Nella notte, come angeli vendicatori, siamo piombati sul campo dei pagani. Io, brandendo il mio stocco pontificio, accompagnato da Fratello Ruggero e, soprattutto, dall'armatura della Fede, mentre gli altri, tedeschi e templari, prudentemente si tenevano indietro, quasi timorosi e quasi inattivi, salvo esplodere dei proiettili comunque utili a creare confusione nel campo nemico.
Ma io correvo, correvo avanti. Eravamo due, due contro cento, e so bene che ben poco avremmo potuto se non fosse stato per il Signore che lanciava i suoi strali dal cielo: ad ogni colpo di stocco, un nemico, morto o vivo, cadeva, esplodeva, a volte bastava un semplice mio anatema perché un fulmine del Signore che vigilava su di noi lo facesse ardere!
Le schiere dei pagani si aprivano dinnanzi a noi come acque davanti a Mosé, ed io correvo sicuro verso la mia meta, anch'essa indicata da Iddio, usando questa volta come strumento Antonio Maria Accobelli, che si era reso conto che i molti morti presenti nel campo (a partire dai cani bicefali, chiaramente dei Feros) erano controllati da un solo uomo, con l'aiuto di un medaglione. Ebbene, con un colpo preciso e guidato dall'Altissimo( più che altro dal tarocco del Carro,ndr), aveva ucciso il portatore dell'oggetto maledetto: in quel preciso momento, nel campo pagano si era scatenato l'inferno (chiaramente figura di quello eterno, che attenderà quelle anime prave, dedite al blasfemo Minosse ed ai suoi culti): i morti si erano rivoltati contro i vivi e, com'è nella loro natura, bramavano la carne di ogni essere umano la cui anima non ha ancora lasciato il corpo.
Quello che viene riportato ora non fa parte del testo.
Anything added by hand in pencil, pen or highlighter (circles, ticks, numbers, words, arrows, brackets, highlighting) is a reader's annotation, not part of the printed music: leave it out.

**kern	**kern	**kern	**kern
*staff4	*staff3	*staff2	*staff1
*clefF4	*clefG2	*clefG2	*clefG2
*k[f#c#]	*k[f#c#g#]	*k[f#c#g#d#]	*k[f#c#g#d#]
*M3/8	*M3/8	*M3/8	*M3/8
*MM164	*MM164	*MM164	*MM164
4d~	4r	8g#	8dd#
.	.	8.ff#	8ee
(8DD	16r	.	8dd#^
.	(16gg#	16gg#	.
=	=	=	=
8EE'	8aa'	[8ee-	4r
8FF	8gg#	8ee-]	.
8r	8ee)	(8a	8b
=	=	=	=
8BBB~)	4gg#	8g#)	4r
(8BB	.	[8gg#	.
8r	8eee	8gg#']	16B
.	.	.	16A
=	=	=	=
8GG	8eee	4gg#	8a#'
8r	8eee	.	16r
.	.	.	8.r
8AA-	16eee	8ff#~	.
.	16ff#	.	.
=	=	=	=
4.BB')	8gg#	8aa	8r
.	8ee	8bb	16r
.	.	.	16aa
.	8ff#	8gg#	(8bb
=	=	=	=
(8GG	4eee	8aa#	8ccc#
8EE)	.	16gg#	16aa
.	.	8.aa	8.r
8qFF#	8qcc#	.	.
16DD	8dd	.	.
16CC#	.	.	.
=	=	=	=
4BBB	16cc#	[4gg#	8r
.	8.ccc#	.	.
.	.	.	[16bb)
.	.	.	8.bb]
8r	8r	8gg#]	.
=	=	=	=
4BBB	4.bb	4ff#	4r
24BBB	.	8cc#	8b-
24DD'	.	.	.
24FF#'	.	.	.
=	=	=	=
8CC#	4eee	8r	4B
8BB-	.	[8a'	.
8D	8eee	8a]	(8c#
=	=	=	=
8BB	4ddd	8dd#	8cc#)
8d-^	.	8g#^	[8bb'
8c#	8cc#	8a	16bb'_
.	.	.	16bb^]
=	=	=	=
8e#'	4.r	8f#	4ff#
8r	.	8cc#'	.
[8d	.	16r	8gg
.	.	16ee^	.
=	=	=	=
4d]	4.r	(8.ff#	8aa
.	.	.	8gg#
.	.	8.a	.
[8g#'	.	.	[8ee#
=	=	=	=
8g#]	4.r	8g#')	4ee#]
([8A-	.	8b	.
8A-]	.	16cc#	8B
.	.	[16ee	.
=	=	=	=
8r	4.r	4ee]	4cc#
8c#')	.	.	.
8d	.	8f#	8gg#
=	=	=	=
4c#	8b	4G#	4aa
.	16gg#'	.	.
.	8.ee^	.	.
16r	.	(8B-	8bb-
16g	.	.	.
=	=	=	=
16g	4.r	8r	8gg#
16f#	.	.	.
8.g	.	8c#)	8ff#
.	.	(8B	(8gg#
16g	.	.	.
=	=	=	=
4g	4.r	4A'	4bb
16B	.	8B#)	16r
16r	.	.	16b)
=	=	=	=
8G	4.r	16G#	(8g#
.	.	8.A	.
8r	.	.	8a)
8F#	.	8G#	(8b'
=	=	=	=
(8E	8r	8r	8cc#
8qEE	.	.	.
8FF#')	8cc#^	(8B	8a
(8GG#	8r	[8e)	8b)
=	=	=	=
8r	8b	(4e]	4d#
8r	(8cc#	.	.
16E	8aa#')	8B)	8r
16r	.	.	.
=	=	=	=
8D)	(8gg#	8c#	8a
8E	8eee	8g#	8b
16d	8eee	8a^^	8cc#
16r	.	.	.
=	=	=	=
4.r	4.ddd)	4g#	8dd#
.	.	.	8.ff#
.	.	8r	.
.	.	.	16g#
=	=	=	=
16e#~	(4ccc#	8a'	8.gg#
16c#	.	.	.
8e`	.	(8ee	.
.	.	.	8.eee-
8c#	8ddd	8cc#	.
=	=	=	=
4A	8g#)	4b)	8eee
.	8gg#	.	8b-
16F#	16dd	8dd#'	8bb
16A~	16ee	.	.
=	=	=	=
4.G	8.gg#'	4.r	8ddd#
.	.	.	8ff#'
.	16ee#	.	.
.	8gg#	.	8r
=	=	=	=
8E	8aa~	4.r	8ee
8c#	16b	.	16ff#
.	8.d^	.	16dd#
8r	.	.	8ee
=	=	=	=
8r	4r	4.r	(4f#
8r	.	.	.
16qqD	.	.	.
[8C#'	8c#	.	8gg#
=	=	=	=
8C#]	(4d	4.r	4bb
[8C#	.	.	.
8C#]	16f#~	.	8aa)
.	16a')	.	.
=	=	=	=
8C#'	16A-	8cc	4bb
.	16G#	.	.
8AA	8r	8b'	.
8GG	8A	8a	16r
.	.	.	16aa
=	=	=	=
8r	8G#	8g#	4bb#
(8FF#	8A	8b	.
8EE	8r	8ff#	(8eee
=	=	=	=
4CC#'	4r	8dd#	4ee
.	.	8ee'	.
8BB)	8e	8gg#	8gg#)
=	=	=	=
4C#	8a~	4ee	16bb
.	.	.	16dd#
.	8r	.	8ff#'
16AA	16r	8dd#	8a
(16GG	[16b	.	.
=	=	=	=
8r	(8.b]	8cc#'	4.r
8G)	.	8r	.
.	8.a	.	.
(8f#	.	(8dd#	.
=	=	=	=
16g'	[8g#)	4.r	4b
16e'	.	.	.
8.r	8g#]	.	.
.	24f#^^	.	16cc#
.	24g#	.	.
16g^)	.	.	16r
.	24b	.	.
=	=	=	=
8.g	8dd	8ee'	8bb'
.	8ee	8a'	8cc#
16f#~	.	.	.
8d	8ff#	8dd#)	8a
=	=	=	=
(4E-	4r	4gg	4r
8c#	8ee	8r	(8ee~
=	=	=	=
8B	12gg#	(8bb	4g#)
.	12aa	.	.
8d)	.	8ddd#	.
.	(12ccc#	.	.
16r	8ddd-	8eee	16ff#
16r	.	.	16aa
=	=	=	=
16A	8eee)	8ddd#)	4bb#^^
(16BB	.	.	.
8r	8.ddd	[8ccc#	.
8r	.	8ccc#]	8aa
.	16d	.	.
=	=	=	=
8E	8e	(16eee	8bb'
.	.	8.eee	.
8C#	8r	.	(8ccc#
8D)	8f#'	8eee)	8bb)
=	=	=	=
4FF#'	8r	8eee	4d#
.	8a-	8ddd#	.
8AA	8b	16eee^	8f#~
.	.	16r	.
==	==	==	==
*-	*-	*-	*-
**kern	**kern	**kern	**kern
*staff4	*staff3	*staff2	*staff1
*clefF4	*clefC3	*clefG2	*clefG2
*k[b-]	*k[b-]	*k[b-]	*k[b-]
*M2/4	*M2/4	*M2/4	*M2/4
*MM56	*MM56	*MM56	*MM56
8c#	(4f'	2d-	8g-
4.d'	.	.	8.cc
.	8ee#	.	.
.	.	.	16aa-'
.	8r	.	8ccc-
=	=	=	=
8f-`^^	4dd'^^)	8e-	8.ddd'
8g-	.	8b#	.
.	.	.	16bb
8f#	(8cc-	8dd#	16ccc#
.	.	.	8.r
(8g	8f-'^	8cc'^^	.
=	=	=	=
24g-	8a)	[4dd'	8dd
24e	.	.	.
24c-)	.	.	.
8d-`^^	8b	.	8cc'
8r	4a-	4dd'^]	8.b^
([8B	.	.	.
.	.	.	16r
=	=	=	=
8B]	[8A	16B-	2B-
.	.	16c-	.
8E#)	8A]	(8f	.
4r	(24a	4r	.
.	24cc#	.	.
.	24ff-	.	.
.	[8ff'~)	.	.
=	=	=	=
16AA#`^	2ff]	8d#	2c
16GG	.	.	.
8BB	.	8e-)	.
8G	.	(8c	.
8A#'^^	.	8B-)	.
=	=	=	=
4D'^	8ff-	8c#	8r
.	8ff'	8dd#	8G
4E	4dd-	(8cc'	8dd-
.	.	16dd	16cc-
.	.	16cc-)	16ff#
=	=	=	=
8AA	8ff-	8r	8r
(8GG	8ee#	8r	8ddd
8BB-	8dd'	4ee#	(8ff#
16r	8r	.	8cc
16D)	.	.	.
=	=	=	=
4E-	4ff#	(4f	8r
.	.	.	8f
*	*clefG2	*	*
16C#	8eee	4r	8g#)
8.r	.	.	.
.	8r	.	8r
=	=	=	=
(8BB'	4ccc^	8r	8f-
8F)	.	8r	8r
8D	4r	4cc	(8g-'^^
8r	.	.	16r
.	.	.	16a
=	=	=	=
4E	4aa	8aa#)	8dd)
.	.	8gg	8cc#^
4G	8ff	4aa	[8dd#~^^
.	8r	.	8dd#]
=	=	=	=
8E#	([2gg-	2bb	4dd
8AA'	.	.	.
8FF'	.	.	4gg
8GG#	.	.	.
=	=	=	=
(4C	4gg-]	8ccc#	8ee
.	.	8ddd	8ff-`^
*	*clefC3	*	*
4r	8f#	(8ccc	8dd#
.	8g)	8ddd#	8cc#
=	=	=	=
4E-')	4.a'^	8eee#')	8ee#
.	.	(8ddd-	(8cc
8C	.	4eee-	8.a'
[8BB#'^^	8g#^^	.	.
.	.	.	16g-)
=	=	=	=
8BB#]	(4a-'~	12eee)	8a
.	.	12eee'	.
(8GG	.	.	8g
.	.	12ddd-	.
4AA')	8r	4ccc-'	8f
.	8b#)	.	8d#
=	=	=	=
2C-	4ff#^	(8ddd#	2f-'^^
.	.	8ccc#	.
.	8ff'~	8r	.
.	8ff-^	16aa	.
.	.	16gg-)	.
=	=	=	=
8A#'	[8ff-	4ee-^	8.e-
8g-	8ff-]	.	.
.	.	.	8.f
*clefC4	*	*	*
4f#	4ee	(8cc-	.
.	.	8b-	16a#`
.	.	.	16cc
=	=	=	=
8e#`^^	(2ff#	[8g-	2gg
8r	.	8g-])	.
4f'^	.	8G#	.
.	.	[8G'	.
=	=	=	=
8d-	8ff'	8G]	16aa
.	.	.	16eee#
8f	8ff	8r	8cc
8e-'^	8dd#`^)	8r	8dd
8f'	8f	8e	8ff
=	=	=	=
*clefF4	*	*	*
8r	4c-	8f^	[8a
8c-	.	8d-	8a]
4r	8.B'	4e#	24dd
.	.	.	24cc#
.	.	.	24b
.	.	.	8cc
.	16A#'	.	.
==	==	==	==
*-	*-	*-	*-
Così, io e Fratello Ruggero ci eravamo lanciati nella mischia: con le nostre parole di Fede, con il nostro coraggio, e soprattutto con la forza infusa dalla vista del Santo Segno che recavo meco, incitammo gli Ospitalieri imprigionati alla lotta, a liberarsi, a lottare contro i carcerieri per guadagnare la libertà. Pieni di Speranza e Fede, avrebbero voluto affrontare a mani nude i morti ed i nemici, ma noi consigliammo loro la ritirata: ci sarebbe stato modo e tempo per una piena vendetta. Noi continuammo: dovevamo recuperare il medaglione, prima che qualcuno dei pagani potesse trovarlo e riprendere il controllo sui morti. Provò ad impedircelo un “Titano” - come i blasfemi chiamano un mostruoso colosso formato da pezzi di innumerevoli cadaveri - , ma quando lanciai un lungo anatema contro di lui (restando immobile per una ventina di secondi, per il check di terrore fallito, ndr), l'essere cominciò ad esplodere a partire dalla testa, ed anche Ruggero diede il suo contributo di danno con la sua possente spada, pur subendo lievi ferite. Ci si parò davanti un cane bicefalo, ma lo infilzai con il mio Sacro stocco, ed il Signore lo fece saltare in aria in pezzi.
Vidi il cadavere di colui che aveva controllato i morti: stava già agitandosi, ma riuscii a strappargli il medaglione. Un attimo dopo, Ruggero lo tagliava in due con un colpo di spada.
Ci ritirammo: che morti e pagani (e quindi morti agli occhi di Dio) si scannassero fra di loro.